The NFIB survey found AI use varied based on the size of the small business. For firms with employees in the single digits, uptake was at 21%. At firms with fifty or more workers, AI implementation was at nearly half of all respondents.

“The data show clearly that uptake for the smallest businesses lags substantially behind their larger competitors. … With a little attention from all the relevant stakeholders, a more equal playing field is possible,” the NFIB report said.

For future AI use, 63% of all small employers surveyed said the utilization of the technology in their industry in the next five years will be important to some degree; 12% said it will be extremely important and 15% said it will not be important at all.

Some of the most common uses in the survey were for communications, marketing and advertising, predictive analysis and customer service.

“We still have the need for the independent legal judgment of our associate lawyers and our partners — it hasn’t replaced them, it just augments their thinking,” Schwegmann said. “It makes them more creative and frees their time to do what lawyers do best, which is strategic thought and creative problem solving.”

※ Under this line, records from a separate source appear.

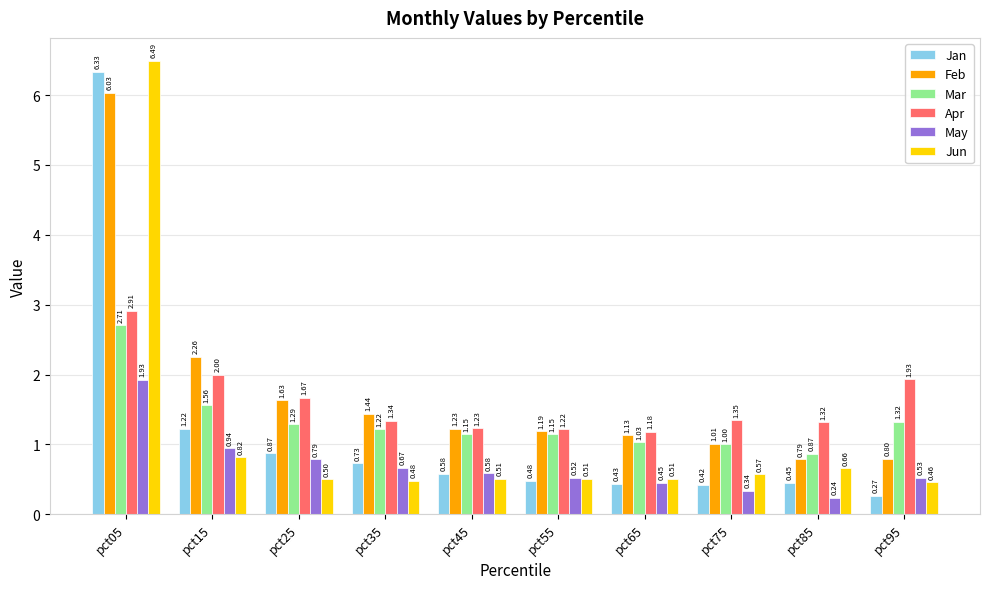

How many distinct data groups are displayed?

6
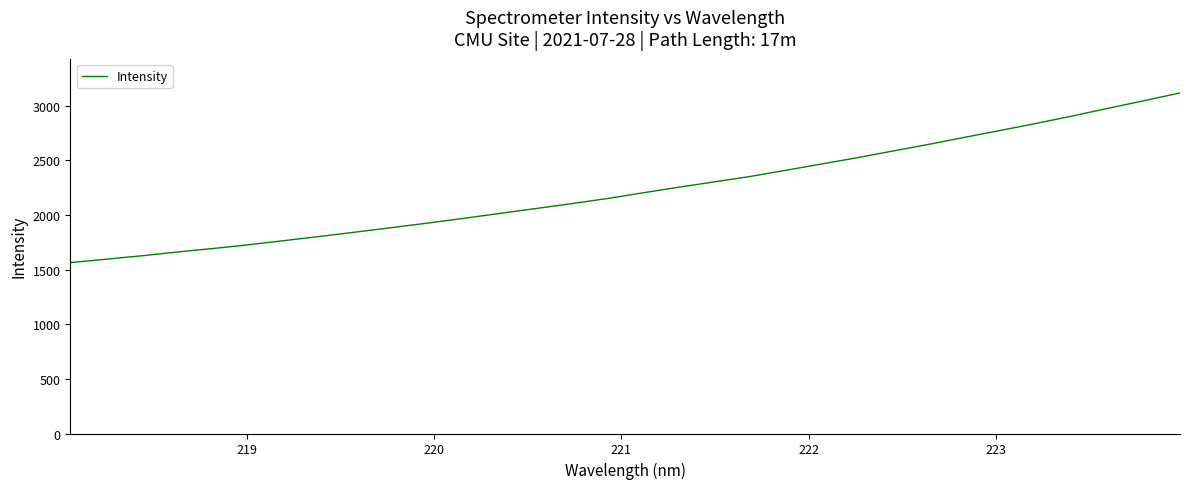

What is the difference between the second highest and second lowest values?

1450.6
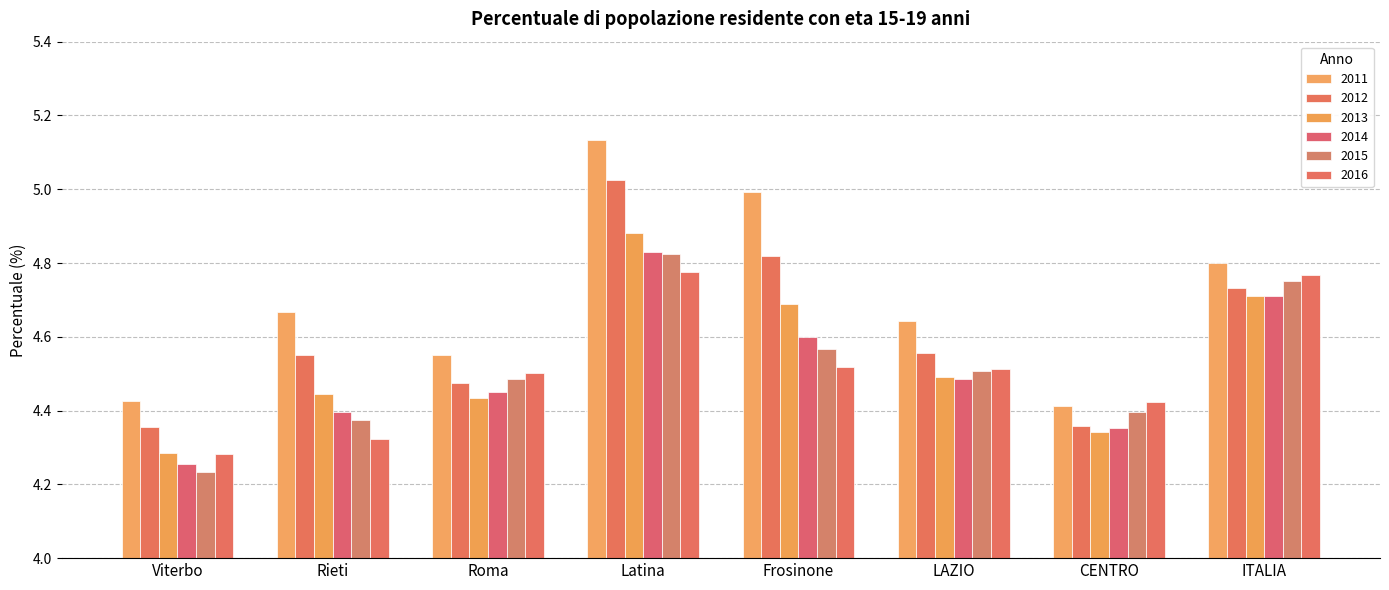

What is the total value across all series at LAZIO?

27.2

The NFIB data echoes a recent survey from Reimagine Main Street, a project of Public Private Strategies Institute in partnership with PayPal.

Reimagine surveyed nearly 1,000 small businesses with annual revenue between $25,000 and $50,000 and also found that a quarter had already started integrating AI into daily workflows.

Schwegmann said at his firm, AI is helping to even the playing field.

“One of the things Harvey lets us do is review, understand and incorporate and respond much faster than we would prior to the use of these kinds of AI tools,” he said. “No longer does a party have an advantage because they can paper you to death.”